How overconfidence hurts the polling and forecasting industries
Some reflections on an attention-grabbing forecasting method and thoughts about how election forecasting actually works
How quantitative forecasting works:

The Takeaway: As we approach the 2020 election, beware of attention-grabby, overconfident “forecasts” that purport to be better than all of the other ones. Listen only to them and you might just get burned. In this email I’ll lay out my objections to an existing forecasting model and explain my passion for proper calibrations of (un)certainty.
Editor’s note:
Thanks for reading my thoughts on this subject. And thanks for subscribing! Your membership adds up and makes all this newslettering possible (reminder: I do all this work independently). Please consider sharing online or with a friend; the more readers, the merrier. Remember that, apart from getting special articles, subscribers can also comment below each post and participate in exclusive threads.
As always, send me your tips about what you’d like to read about next. Or what you don’t want to read. Or your feedback otherwise. Also, cat pictures are nice, so please send them to me!

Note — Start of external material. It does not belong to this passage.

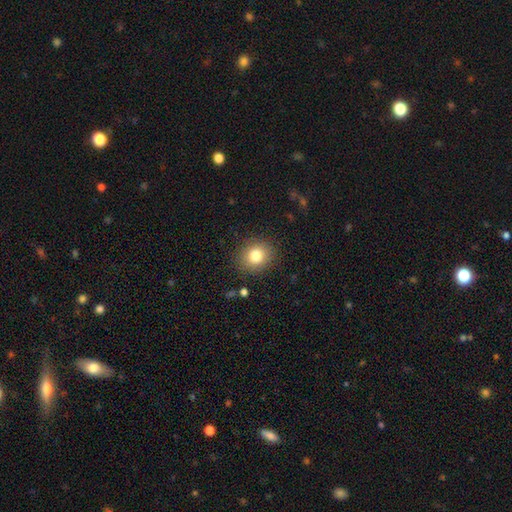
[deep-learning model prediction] Smooth or featured: smooth — 80% (star or artifact — 11%)
How rounded: round — 73% (in between — 26%)
Merging: none — 87% (minor disturbance — 9%)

I’m elliott@thecrosstab.com, or @gelliottmorris on Twitter.
Thanks all,
—Elliott
I have been putting off the discussion of a prominent political scientist’s forecasting work for a while, but now I feel I need to properly explain my objections and intent. I fear I have been harmfully unclear. I will try to do lay out my criticism without inflaming passions or invoking biases. My conversation with this scholar has so far been quite ugly and I want to use this forum to re-focus on the methods and get away from personal feuds. Please note that I have directed similar criticisms at other analysts before.
Dr Rachel Bitecofer is an assistant director of the Wason Center at Christopher Newport University in Virginia, pollster, and the developer of a new forecasting model for the 2020 election. Her model uses linear regression to predict Democrats’ two-party vote share using various demographic and political variables. This is how most forecasting models work—specifically, the “fundamentals” stage which seeks to provide a prior or baseline expectation for the race (polls are later added on top of these fundamentals).
Dr Bitecofer’s method performed admirably in 2018, foreseeing 42 pickups for the Democrats (they got 41) months ahead of the contest. But it is also worth noting that the final fit of her predictions have an R-squared (a measure of the match between two variables) of just 0.7. For context, using the results from the 2016 election alone would get you an R^2 of 0.94. And poll-based forecasts, even early, explained similar shares of variance (mine included).
Further, I am not sure how well a model trained to predict the 2018 congressional elections can predict the 2020 presidential contest. Specifically, though Dr Bitecofer asserts she has added a correction to account for the fact that the election was atypically pro-Democratic (it is unlikely we will Democrats win the the 2020 popular vote by 9 percentage points), she hasn’t said how. Additionally, such a model necessarily assumes that the relationship between demographics and vote share will hold constant from election year to election year. I am not so sure about this. How well would a model trained to predict the 2010 midterms do at predicting the ones in 2012?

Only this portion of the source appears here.